アイルランドは、1998年、正式にUNHCRの第三国定住プログラムを導入した。受入れ枠は毎年10件であったが、2005年、受入枠を200人に拡大した。アイルランドで庇護を求める者は、アイルランド警察または難民申請コミッショナー事務所で申請を行う。最初のインタビューは、難民申請コミッショナー事務所の担当者によって行われている。最終的には法務大臣が勧告に基づき庇護の付与の是非を決定する。法務大臣は、庇護を付与しない者について、人道的配慮に基づきアイルランドに受け入れるか否かの裁量権も有している。
ダブリンのNPOでの打ち合わせ
庇護申請者は、申請中、実質的に法務省難民受入れ・統合庁が所管する全国に54ヵ所ある居住施設に入所しなければならない。調査団が訪問したモズニイ居住施設では、食堂で三食が提供され、英語教室、トレーニングセンターなどが完備されていた。庇護申請者には、大人週19.10ユーロ(約2,900円)、子ども週9.60ユーロ(約1,400円)の生活費が支給される。1999年7月26日以降、申請者の就労は認められなくなったが、ボランティア活動は認められている。医療については、医療カードを取得した申請者に対して、無料で医療サービスを提供している。その他、庇護申請手続の全過程において、難民法律サービスなどが、申請者に対する法的支援を行っている。

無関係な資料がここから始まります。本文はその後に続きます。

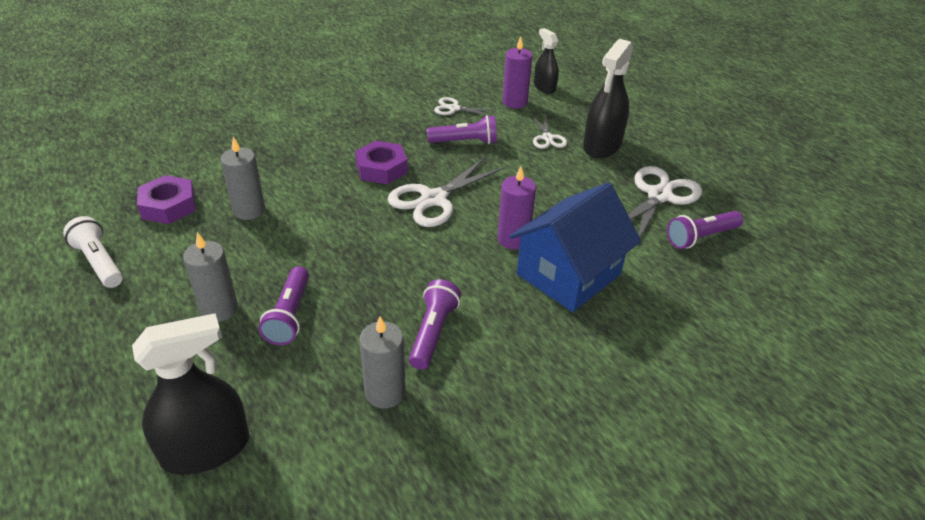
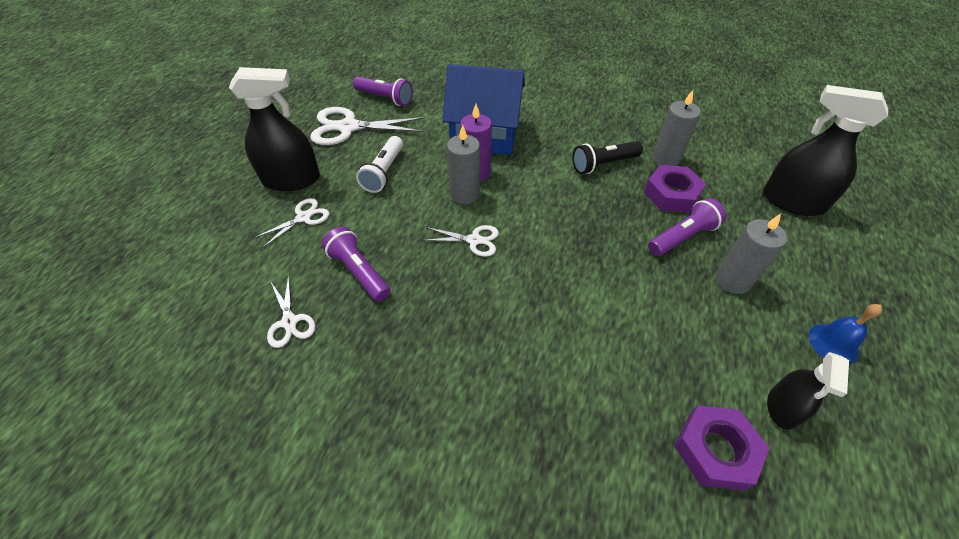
camera: 125 degrees left, 10 degrees up
(99, 262) = (828, 422): white flashlight -> white flashlight (384, 172)
(109, 316) = (833, 343): none -> blue bell
(249, 210) = (634, 364): grey candle -> grey candle (465, 194)
(381, 168) = (465, 307): purple nut -> purple nut (671, 194)
(433, 332) = (603, 164): purple flashlight -> black flashlight
(434, 199) = (474, 240): white scissors -> white scissors, size x0.55
(514, 102) = (238, 276): purple candle -> none
(544, 87) = (181, 268): black spray bottle -> black spray bottle (782, 407)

アイルランドは、難民を含む外国人に対する特別な定住支援プログラムは提供していないが、難民認定者及び人道的配慮に基づき受け入れられた者は、社会保障、就職、医療などについて、アイルランド国民と同等の権利を有している。
難民認定者及びプログラム難民の支援策及び彼らに提供するサービスの計画は法務省難民受入れ・統合庁が所管しており、関係機関と連携して実施している。医療や就学においては庇護申請者と同様の支援内容となっている。英語の上達を希望する者は、アイルランド定住語学トレーニングが提供する無料の英語教育を受けることもできる。
現在、大きな問題となっているのは住居の問題である。アイルランドへの受入れが認められた後、難民認定者等は、一定期間内に居住施設を退所し、自分で住居を探さなければならない。社会福祉事務所、NGO等の支援を受けることができるが、差別の問題などにより、住居を見つけることが困難な状況にある。